Эти двое - не случайные лодочники в холодном Норвежском море, встретившиеся посреди невзгоды.

Эти двое - загодя - назначили встречу друг другу. Взаимное срывание масок, взаимные пикировки, эскапады и лирические отступления - все это загляденье и просто виртуознейшее "па-де-де" в исполнении актеров. Вроде они поочередно выкручивают друг другу руки. Вроде вяжут из одного клубка одни и те же сети. Вроде вместе плывут в подводном "Наутилусе", рассматривая море над головой. Вроде вместе парят над пучиной, а затем снова камнями падают на дно, сочиняя по ходу свой "театр в театре", рождая новую взаимную реальность, связывая друг друга по рукам и ногам - горьким вымыслом, неудобной правдой, общей бедой.

Один с первой секунды "не верит" в басню о журналисте. И в дальнейшем лишь подыгрывает сопернику. Оппонент в это время расставляет "врагу" хитрые ловушки в ожидании, когда противник шлепнется на пол, расквасит физиономию, и "правда" хлынет из него ручьем.

Абель Знорко, сыгранный С.Бокланом, - совершенно не кабинетный тип рафинированного писателя, а наш современник скупой рыцарь, умный делец. Человек жесткого нрава и такой же хватки. С образа сметена мнимая шмиттовская позолота. Боклан играет человека, превращающего былую любовь в источник дохода. При этом (о, Боги!) он по-прежнему все еще тянется к давнему сердечному миражу. Он балансирует между неизбежностью жизненного краха и невозможностью пережить заново былую эротическую экзальтацию. Коренастый, юркий, настоящий герой-любовник, этот Знорко - и страдающий циник, и чувственный мизантроп. Сюда, на остров, ему доставляют продукты и женщин. И он уже привык принимать секс - как данность, тело - как подарок, успех - как повседневность.

Второй человек в тандеме, каким его представляет А.Вертинский, - все же больше привык отдавать. И этим определен контрапункт между двумя полюсами спектакля. Под маской бравады и карнавального напора настырный провинциальный учитель скрывает свои потери, комплексы, обиды. Единственная его земная страсть - Элен Меттернах - и та была верна другому. Главная любовь всей его жизни - и та обратилась в ворох писем удачливому адресату.
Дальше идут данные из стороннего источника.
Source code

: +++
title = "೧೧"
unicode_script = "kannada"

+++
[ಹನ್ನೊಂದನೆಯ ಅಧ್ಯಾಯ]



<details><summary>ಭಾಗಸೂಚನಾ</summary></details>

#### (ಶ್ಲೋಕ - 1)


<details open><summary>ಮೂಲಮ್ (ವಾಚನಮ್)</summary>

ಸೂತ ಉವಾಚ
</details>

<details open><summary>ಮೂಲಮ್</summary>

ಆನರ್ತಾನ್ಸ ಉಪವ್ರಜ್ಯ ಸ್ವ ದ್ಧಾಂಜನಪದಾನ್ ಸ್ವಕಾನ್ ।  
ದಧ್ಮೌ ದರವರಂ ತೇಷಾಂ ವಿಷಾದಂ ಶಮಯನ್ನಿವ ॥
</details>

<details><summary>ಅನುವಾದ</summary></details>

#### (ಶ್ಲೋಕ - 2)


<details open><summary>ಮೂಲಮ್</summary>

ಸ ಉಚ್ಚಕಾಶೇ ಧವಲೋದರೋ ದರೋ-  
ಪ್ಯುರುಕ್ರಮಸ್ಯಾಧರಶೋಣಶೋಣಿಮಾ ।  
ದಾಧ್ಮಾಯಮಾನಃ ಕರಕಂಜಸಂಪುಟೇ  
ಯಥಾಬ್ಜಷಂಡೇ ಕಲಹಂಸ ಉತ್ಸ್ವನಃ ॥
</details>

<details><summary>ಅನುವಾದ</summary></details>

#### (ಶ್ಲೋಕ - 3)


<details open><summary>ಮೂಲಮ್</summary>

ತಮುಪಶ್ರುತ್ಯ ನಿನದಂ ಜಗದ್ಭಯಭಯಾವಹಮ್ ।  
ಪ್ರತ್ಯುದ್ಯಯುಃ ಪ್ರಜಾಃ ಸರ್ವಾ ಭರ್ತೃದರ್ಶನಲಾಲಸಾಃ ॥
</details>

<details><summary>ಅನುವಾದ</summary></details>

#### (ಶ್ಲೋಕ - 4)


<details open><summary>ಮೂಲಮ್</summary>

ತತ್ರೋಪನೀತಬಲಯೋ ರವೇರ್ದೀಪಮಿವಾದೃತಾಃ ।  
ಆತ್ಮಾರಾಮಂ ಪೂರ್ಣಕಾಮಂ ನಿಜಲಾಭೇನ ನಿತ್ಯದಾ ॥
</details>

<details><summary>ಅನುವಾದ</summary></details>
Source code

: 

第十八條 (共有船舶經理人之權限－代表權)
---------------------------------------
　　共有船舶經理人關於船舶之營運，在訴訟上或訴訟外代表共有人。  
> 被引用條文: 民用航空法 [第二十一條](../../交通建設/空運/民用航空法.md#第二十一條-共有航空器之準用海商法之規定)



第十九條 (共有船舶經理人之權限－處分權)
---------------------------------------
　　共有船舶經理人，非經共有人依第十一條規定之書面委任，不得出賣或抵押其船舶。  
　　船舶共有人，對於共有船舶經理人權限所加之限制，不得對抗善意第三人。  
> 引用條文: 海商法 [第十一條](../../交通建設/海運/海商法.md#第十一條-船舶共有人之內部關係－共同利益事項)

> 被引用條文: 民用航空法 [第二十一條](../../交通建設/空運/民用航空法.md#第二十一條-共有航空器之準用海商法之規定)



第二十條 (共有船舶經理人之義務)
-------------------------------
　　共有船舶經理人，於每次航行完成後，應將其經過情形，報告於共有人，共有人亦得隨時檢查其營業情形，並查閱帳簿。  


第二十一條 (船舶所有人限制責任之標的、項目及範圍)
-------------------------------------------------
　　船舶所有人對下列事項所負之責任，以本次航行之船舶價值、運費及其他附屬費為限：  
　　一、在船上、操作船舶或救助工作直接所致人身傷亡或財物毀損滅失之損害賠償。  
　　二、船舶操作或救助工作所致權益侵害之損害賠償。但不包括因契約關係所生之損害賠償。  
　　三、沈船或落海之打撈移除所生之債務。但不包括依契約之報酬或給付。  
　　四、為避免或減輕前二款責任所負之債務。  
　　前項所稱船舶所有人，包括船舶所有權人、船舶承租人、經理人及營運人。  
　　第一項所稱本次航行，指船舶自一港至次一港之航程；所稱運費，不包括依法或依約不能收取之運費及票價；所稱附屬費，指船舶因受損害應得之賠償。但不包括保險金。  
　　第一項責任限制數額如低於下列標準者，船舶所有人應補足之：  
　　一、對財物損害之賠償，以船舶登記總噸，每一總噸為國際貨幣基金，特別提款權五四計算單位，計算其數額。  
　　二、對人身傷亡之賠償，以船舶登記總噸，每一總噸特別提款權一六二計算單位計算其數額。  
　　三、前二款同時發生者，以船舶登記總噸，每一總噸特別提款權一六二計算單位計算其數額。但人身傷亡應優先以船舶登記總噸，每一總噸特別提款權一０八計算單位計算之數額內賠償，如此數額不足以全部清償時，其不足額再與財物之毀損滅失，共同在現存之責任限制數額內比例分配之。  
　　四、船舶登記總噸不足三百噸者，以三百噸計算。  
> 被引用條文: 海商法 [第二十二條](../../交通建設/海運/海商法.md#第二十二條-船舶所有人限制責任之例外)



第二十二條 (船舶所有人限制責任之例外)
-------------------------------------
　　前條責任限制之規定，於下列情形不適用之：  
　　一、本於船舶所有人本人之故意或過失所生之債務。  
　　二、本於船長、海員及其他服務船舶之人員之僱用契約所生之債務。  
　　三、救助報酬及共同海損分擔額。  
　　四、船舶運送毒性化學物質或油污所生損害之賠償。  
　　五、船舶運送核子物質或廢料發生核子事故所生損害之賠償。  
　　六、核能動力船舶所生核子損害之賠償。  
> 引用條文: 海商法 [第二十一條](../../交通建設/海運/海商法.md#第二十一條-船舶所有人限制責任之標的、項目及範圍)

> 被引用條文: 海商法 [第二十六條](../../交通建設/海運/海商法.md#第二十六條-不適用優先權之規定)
Между "принимать" и "отдавать" (любовь) - линия фронта в этой "дуэли".

Но есть и вторая важная художественная линия. Как будто непроизвольно очерченная актерами и режиссером.

А.Вертинский (Ларсен) то и дело играет шута, облачившись в модный наряд, напоминающий боевой раскрас Арлекина. Даже в сценической манере героя Вертинского есть "что-то" от представителя комедии дель арте. Как бы незлобного провокатора, добродушного заводилы. Маски, позволяющей над собой подшутить. Ожидаемый антоним в поединке - С.Боклан (Знорко) - как бы Король-солнце. Как бы властелин острова и своей же обреченной судьбы.

Король и Шут. За короткое время два умелых артиста превращают небольшую сцену с белой мебелью в подобие арены. Кто кого переиграет? Чей "фокус" окажется эффектнее?

Вертинский в "арлекинском" наряде постоянно норовит снять с себя броский костюм, а затем снова его надеть. Будто бы тесно ему или душно. Боклан в это время щеголяет в белом королевском меховом плаще с капюшоном. Полагаю, сама Марлен Дитрих облюбовала бы это чудо киевской дизайнерской мысли, променяв на него свой знаменитый лебяжий палантин.

Они встречаются как соперники.

А расходятся как братья.

И каждый из них - тонко, исподволь - доносит до зрителя важную тему спектакля. Это тема обоюдного человеческого сиротства - вне иллюзии, вне любви.

Соскоблив с известной пьесы уже давно прилипший к ней слой двусмысленности, артисты подходят в финале к единственно верному подтексту. По-лермонтовски он звучит исчерпывающе: "Наедине с тобою, брат, мне хочется побыть…".

Море над головой. Небо под ногами. Перевернутый мир, из которого изъят стержень любви. Но остается мужское братство. Инерция жить. Они продолжат эту авантюрную переписку. Покуда хватит сил.

В игре актеров в пьесе "на двоих" нет ни бенефисного напора, ни антрепризного разгула. Это подлинно театральная игра. В ее возвышенном значении. Легкая и напряженная, одержимая и озорная. В героях, прежде всего, меня волнует природа их чувств, занимают оттенки их характеров.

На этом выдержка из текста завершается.